Les indicateurs du secteur secondaire, eux, ont plongé dans le rouge, -2,1%. Le document rapporte que les produits pétroliers ont subi de plein fouet les effets de la crise internationale. Ils détiennent la plus pale copie avec -13%. Seule note positive dans ce secteur, les industries alimentaires, 4,5%. Hormis le sucre et le savon, les produits des agro industries se sont bien comportés. La palme revient à l’industrie brassicole dont la production et le chiffre d’affaires ont fait des bonds de 14% et 19% respectivement. Mais dans l’ensemble de l’économie en 2009, c’est le secteur tertiaire qui fait le plus de recettes. A 3,5% son taux de croissance est meilleur que celui de 2008 (2,6%), mais toujours en baisse par rapport à la performance de 2007 (5%).

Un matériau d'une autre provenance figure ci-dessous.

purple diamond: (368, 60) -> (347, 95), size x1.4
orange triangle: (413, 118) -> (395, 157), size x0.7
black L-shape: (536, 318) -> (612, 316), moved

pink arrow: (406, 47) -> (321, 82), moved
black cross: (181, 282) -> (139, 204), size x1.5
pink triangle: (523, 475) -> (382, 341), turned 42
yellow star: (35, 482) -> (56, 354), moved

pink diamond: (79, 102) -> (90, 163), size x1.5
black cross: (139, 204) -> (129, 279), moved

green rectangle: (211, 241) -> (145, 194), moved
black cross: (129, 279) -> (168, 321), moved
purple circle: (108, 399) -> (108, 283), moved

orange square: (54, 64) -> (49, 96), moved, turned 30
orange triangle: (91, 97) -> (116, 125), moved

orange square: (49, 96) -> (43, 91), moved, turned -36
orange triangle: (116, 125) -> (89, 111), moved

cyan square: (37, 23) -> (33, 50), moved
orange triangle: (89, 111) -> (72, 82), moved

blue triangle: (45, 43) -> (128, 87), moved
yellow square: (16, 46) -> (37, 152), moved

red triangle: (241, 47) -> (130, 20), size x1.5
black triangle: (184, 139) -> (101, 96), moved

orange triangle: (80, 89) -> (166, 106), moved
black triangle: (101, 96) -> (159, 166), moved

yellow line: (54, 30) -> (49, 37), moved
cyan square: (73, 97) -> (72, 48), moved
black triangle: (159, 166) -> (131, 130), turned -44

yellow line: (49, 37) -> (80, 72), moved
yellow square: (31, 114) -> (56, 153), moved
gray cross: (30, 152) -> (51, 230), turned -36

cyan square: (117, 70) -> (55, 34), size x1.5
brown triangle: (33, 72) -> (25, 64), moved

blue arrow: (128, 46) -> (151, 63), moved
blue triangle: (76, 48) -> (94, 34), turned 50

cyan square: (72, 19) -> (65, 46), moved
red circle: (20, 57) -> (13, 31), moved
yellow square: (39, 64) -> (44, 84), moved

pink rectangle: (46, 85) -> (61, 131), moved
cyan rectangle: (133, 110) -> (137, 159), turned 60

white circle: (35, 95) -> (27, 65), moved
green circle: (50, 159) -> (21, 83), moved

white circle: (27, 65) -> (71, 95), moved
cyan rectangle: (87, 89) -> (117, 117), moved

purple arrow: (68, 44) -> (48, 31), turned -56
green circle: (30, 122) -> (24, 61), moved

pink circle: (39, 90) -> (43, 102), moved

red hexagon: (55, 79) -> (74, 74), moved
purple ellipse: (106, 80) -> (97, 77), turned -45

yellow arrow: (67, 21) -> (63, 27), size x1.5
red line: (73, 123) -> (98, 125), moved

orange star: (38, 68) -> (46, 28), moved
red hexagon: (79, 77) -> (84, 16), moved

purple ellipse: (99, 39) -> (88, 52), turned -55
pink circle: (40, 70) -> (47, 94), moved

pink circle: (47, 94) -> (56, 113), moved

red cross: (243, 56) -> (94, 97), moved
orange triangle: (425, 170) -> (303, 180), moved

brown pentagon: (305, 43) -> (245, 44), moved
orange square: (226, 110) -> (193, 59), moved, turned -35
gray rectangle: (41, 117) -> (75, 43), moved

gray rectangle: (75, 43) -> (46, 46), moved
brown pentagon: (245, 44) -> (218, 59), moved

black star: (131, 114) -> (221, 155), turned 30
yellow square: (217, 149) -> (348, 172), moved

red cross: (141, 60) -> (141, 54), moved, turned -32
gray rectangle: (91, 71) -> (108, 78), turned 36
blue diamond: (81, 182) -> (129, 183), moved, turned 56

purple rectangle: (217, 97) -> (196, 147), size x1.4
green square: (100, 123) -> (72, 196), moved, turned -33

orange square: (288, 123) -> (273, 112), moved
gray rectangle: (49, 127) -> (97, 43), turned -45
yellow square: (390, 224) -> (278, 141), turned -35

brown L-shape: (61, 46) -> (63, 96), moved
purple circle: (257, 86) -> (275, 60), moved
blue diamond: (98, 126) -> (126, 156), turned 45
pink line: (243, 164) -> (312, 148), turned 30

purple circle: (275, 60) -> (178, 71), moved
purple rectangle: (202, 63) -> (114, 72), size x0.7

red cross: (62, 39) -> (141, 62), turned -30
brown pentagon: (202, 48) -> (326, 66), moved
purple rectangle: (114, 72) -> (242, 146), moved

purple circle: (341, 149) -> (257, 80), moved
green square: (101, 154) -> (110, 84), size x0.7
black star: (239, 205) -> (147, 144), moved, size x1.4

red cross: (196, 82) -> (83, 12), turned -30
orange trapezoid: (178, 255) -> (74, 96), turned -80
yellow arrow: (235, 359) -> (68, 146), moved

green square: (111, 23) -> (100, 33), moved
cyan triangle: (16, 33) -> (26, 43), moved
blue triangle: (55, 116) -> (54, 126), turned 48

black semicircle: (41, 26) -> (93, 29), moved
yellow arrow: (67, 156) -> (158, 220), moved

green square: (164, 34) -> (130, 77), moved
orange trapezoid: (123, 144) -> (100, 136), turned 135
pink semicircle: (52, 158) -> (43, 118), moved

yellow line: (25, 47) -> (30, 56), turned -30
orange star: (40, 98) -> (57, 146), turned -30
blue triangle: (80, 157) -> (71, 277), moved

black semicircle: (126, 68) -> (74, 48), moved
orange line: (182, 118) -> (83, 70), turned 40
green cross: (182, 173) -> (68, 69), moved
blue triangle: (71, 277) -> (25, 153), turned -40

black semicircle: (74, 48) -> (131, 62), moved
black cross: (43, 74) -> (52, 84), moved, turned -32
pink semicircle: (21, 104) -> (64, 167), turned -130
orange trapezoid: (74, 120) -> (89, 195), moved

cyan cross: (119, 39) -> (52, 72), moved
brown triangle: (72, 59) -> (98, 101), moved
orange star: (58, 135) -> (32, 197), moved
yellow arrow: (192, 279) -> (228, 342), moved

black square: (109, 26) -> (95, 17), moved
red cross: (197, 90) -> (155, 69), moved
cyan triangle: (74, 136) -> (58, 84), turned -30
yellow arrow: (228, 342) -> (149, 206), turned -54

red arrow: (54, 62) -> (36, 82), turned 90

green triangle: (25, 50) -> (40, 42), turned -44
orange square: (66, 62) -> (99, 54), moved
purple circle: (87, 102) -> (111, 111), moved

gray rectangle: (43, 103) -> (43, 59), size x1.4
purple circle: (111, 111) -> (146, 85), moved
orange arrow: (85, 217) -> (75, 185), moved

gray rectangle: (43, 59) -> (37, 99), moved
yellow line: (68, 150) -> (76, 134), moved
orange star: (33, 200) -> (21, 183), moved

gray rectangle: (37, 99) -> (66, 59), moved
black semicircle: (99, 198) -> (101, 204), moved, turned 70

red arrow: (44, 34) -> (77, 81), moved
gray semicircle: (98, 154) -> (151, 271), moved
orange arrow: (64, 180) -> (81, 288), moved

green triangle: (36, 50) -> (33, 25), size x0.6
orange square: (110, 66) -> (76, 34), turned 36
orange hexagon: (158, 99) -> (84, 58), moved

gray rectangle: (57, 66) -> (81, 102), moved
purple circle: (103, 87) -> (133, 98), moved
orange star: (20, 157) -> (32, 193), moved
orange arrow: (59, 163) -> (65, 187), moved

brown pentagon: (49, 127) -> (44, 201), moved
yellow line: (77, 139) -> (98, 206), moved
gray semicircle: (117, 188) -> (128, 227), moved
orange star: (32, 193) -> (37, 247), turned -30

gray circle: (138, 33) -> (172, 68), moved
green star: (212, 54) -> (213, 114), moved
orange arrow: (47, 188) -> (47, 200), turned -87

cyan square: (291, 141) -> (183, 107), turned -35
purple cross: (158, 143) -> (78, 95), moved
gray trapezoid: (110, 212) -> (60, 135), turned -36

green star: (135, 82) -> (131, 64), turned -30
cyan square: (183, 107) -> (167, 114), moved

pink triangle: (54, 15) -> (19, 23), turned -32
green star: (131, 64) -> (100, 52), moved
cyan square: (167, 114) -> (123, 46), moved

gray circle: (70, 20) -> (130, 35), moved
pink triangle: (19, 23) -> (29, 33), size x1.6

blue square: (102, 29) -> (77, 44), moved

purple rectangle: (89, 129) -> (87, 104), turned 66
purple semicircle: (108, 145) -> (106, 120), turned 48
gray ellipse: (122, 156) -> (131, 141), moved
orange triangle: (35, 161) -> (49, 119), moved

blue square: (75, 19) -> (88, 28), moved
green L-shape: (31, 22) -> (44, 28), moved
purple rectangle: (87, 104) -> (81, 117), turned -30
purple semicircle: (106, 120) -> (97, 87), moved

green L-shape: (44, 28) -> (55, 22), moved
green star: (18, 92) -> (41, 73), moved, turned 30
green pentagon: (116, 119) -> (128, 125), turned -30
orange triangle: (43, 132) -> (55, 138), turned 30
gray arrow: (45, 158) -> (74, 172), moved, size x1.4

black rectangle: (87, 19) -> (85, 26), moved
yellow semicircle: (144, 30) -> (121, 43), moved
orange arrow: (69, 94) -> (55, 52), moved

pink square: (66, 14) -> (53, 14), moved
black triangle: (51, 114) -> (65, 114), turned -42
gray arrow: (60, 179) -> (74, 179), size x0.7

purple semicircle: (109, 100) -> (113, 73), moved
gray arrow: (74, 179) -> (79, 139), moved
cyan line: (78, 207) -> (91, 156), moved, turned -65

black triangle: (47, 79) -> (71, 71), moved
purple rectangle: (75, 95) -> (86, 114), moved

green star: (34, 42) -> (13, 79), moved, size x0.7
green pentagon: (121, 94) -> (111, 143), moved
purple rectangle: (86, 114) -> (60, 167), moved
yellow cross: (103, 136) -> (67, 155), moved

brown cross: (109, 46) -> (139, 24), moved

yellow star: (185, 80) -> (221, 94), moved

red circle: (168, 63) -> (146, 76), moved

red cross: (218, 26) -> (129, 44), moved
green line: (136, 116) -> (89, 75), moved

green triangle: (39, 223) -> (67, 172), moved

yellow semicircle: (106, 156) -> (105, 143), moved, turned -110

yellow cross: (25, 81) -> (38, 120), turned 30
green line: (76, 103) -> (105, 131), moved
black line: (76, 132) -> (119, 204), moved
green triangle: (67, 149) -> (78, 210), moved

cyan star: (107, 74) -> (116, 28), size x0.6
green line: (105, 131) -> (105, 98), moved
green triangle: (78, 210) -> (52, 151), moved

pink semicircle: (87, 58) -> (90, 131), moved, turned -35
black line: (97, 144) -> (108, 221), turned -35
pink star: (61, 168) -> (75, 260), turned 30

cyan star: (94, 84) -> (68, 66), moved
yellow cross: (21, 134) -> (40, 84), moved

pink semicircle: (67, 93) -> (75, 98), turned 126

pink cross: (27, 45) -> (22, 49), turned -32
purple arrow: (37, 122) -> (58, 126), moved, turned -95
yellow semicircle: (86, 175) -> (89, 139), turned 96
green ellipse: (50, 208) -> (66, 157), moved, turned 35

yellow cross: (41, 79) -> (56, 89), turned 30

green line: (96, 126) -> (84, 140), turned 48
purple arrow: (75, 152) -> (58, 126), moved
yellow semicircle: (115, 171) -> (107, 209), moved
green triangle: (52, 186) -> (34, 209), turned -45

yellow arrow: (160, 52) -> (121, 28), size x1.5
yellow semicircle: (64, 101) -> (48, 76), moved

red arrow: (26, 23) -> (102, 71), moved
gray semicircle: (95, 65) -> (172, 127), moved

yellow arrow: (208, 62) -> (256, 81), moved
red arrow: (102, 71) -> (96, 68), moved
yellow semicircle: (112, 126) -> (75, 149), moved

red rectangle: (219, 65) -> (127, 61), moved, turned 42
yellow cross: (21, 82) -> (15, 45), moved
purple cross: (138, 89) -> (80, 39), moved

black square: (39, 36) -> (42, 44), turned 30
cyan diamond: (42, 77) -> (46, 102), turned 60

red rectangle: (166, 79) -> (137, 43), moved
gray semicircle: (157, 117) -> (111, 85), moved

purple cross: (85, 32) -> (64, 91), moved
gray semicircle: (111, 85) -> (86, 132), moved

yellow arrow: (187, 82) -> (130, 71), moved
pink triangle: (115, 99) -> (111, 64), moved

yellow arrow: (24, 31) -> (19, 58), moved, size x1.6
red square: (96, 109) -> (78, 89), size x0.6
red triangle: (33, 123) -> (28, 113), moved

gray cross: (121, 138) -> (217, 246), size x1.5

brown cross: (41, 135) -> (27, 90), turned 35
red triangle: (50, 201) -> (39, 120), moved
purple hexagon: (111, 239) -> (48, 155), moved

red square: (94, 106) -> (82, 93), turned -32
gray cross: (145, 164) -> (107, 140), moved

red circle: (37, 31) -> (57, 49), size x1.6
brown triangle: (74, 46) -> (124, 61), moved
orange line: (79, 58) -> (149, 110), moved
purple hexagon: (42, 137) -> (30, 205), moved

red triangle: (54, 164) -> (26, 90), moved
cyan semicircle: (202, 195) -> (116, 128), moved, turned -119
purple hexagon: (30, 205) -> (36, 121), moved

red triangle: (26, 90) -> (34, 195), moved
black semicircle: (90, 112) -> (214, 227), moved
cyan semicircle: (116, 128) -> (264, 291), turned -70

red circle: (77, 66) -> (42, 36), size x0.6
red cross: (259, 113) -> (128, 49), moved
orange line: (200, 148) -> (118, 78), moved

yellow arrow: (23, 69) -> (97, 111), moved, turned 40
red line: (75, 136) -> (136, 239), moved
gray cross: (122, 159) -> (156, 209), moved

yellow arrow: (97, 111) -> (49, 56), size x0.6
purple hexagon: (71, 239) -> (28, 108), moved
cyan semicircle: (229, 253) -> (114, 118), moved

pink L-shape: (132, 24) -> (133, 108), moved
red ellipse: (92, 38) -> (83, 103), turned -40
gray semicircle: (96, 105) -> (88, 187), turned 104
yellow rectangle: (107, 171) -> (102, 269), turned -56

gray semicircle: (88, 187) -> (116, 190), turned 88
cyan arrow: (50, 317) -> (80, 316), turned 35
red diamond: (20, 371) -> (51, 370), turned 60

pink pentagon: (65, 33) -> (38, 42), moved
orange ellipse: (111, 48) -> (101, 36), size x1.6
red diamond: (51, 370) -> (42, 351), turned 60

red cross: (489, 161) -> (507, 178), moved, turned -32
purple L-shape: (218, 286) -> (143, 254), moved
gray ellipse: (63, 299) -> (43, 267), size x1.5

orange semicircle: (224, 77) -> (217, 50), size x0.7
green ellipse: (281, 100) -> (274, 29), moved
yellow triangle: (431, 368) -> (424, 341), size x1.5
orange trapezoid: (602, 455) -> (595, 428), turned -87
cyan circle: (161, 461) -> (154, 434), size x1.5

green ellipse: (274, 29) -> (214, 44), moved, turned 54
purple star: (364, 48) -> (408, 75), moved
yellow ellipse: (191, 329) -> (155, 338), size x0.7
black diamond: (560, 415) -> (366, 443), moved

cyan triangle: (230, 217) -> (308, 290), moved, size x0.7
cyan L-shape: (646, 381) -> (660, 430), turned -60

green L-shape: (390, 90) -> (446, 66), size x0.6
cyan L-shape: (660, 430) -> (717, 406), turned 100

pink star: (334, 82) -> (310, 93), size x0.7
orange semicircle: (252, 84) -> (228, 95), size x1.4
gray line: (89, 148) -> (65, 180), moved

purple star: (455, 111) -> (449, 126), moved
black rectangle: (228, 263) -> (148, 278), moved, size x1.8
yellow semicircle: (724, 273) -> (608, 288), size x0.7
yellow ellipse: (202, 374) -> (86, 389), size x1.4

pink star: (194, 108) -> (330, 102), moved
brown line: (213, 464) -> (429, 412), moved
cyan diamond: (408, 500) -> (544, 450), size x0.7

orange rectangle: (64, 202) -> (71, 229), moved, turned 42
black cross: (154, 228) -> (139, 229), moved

Au regard des « Perspectives de l’économie camerounaise », un vent d’optimisme souffle néanmoins sur les prévisions pour cette année. Mais pour asseoir sa croissance économique et profiter de la légère reprise du moment, le Cameroun doit mener à bien son programme d’investissement, pour atteindre les 25% requis en vue de son éclosion. Des études montrent, en effet, que l’investissement est un moteur de la croissance. Aussi le document préconise-t-il un meilleur financement de l’économie à travers le secteur bancaire, le secteur financier non bancaire (bourse) et un partenariat public/privé renforcé.